Recommending entertainment options for others can be a dicey proposition. Most wisely skirt this issue. Excuse me for the audacity of taking it head-on.
There are lots of ways to spend hours doing things we enjoy. It could be in a group setting, like a night at the movies or playing cards — lots of things. It could be reading, doing a crossword puzzle, or something else we enjoy on our own. And there is the Big One: television. Your television stands at the ready 24/7 to fill its screen with entertainment and information in near-limitless variety. Every show will suit someone, while none will please everybody. You get to select the channel and the time.
But there is an alternative.
Your television can also deliver entertainment provided by companies like Netflix, HBO, Amazon, Disney Plus, and Hulu. Their shows come to you via the internet and all of them charge a fee. Each offers a wide variety of traditional and contemporary offerings.
In lieu of the aforementioned offerings, I want to tell you about a channel I find entertaining and worth watching, many of which are offered by PBS Masterpiece Theater of Boston. They feature original shows and some well-known classics, including British productions by the BBC and UK commercial television. I especially enjoy watching the detective series because they include excellent writing, superb acting, plot twists, and pleasing scenery. Each show is a complete story while the lives of the characters progress throughout the series. The series I have watched or know of include: Endeavor (29 episodes), Inspector Morse (33 episodes), Inspector Lewis (33 episodes), Foyles War (25 episodes), Midsomer Murders (100+ episodes). Each show is about one hour with no commercial interruptions.
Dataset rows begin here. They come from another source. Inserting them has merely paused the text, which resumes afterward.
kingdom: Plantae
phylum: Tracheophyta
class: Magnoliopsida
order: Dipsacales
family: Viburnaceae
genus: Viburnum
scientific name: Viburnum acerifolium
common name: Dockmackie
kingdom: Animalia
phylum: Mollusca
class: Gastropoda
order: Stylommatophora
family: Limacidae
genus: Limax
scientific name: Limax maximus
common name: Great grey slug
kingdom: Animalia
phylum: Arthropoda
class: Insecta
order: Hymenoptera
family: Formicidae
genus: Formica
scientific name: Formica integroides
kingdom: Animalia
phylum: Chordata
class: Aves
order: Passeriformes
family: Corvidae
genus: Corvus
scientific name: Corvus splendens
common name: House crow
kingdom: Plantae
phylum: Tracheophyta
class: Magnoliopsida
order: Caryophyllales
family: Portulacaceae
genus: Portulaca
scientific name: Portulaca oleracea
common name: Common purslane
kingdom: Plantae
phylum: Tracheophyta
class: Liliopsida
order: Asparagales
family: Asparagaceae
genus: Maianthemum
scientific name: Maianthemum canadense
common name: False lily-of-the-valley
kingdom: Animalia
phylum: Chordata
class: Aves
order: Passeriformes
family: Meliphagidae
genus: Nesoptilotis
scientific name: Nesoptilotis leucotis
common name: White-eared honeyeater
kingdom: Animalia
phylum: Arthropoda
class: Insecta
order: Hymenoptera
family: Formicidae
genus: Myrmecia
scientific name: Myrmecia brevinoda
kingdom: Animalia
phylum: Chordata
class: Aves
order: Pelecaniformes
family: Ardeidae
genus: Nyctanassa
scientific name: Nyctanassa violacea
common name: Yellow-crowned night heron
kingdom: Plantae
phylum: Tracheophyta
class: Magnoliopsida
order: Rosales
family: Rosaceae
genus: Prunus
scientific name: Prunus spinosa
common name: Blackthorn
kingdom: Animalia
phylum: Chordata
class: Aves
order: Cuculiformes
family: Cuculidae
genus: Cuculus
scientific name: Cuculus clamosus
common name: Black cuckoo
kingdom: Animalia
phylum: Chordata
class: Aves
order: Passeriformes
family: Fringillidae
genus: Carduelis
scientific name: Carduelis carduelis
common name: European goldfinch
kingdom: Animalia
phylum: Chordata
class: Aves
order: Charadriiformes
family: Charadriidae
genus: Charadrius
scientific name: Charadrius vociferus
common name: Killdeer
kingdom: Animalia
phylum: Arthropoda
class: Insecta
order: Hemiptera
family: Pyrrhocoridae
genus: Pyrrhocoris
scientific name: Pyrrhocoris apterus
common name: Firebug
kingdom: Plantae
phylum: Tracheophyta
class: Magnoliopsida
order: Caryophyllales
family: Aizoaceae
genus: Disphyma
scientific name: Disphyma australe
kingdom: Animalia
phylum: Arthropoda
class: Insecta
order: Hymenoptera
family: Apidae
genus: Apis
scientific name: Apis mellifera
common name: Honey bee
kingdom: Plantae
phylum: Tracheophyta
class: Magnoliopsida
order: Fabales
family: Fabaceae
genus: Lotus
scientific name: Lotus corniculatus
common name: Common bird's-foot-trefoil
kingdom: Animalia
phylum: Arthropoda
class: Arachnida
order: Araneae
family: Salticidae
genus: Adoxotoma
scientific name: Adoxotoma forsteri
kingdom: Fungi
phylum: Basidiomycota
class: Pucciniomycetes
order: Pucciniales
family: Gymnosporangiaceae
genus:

A common feature of all these shows is the thoroughly developed and appealing character of one or more of the sustaining actors. Over a period, they almost become friends. They never let you down and remain true to the vagaries of the human spirit while happily coming out on top in nearly every instance.
You might ask if sitting in front of your TV for an hour watching somebody solve a murder or arrest a bloke who is guilty of sedition in wartime England is worth it. My answer is yes — if it provides a break in the day and leaves you satisfied and refreshed.
A bonus of each of these shows is the authentic scenery of rural England. The green meadows; narrow, hedge-lined roads; pubs; churches; and houses, both simple abodes and stately manors, present an enlightening travelogue. As a departure, three shows are filmed in Oxford. Anyone who has visited the town and university will enjoy the return trip and others will be introduced to it.
Life in the English pub plays a significant but unintrusive part in all the shows. Our friends enjoy their pint of warm beer and lively conversation. Speaking of conversation, you will miss some words. The actors, especially those locals who have small parts, use speech that is rapid and colloquial. If you miss something, it would only be color that you can figure out anyway. You will never lose track of the plot. Terms like “walking out” for going on a date and “cuppa” for having a cup of tea will almost become a part of your own vocabulary, and there are more.
For people living in a retirement community, setting up a regular time to meet in a group to watch one show a week can be a rewarding experience for the community and you personally. All it requires is a public area with a large-screen TV with a streaming box and stick for controlling. A list of shows I have watched with pleasure on Netflix include Endeavor, Inspector Morse, Inspector Lewis, Midsomer Murders, Mrs. Dalloway, Jane Eyre, Foyles War, Mr. Selfridge, Downton Abbey, Bleak House, and Poldark to name some favorites. The cost for basic Netflix is $8.99 a month, less than a movie ticket and the popcorn is cheaper! The other streaming services mentioned above must be ordered individually, but this list and many more titles you can find on Netflix will offer many hours of entertainment.